Das Finale im Gaelic Football ist das wichtigste Ereignis des irischen Sportkalenders. Das Spiel erinnert entfernt an Fußball. Auch hier geht es darum, das Leder im Netz unterzubringen, was drei Punkte zählt. Dazu dürfen jedoch auch die Hände benutzt werden. Eine andere Regel macht das Spiel zu einem Alptraum für die Torhüter: Geht der Ball zwischen den — theoretisch bis in den Himmel verlängerten — Pfosten über die Querlatte, zählt es einen Punkt. Über die Behandlung der Gegenspieler gibt es strenge Vorschriften, was unbedarfte Zuschauer kaum für möglich halten. Rugby erscheint im Vergleich zum Football wie eine Sportart für Priesterschüler.

Das Team der Grafschaft Meath galt am Sonntag als klarer Favorit.
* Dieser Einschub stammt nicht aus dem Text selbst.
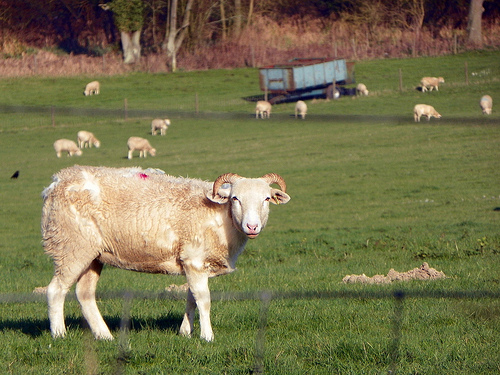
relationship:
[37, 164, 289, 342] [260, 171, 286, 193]
goat has horn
Schließlich hatte die Mannschaft in den vergangenen Jahren zweimal die Sam-Maguire-Trophäe gewonnen und in der Vorrunde den Mitfavoriten Dublin nach höchst dramatischen Spielen ausgeschaltet. Die ersten drei Begegnungen endeten unentschieden, was beim gälischen Fußball recht selten vorkommt, und erst im vierten Spiel sicherte sich Meath in letzter Minute den Sieg mit einem Punkt Vorsprung. Als Dublin kurz vor dem Abpfiff einen Freistoß aus Nahdistanz — normalerweise ein sicherer Punkt — zugesprochen bekam, lief Meath- Kapitän Liam Hayes bellend neben dem Schützen her, so daß dieser kläglich vergab. Diese Sauerei haben die Dublin-Fans bis heute nicht vergessen. Ihre Sympathien lagen eindeutig beim Außenseiter aus dem Norden, was sich in zahlreichen originellen Transparenten ausdrückte: „Up Down.“

Die Männer aus dem Norden hatten einen Rekord zu verteidigen: Noch nie hatten sie ein Endspiel verloren. Allerdings hatten sie das Finale bisher nur dreimal erreicht, zuletzt vor 23 Jahren. Ihnen war anzumerken, daß sie es nicht gewohnt waren, vor 65.000 Zuschauern zu spielen. Erst nach einer Viertelstunde legte sich ihre Nervosität, und Down zog Punkt um Punkt davon. Die Spieler aus Meath sahen dem schwarz-roten Wirbel zunächst ungläubig zu und verlegten sich in ihrer Hilflosigkeit darauf, den Gegner zu Boden zu strecken. Liam Hayes, der ohnehin keine Sympathien mehr zu verlieren hatte, versetzte seinem Kontrahenten von hinten einen Schwinger, für den er selbst bei einem Boxkampf disqualifiziert worden wäre. Nicht jedoch beim Gaelic Football — Schiedsrichter Seamus Prior wackelte lediglich tadelnd mit seinem Zeigefinger. Zur Halbzeit führte Down mit 8:4. Bis dahin war es kein großartiges Spiel.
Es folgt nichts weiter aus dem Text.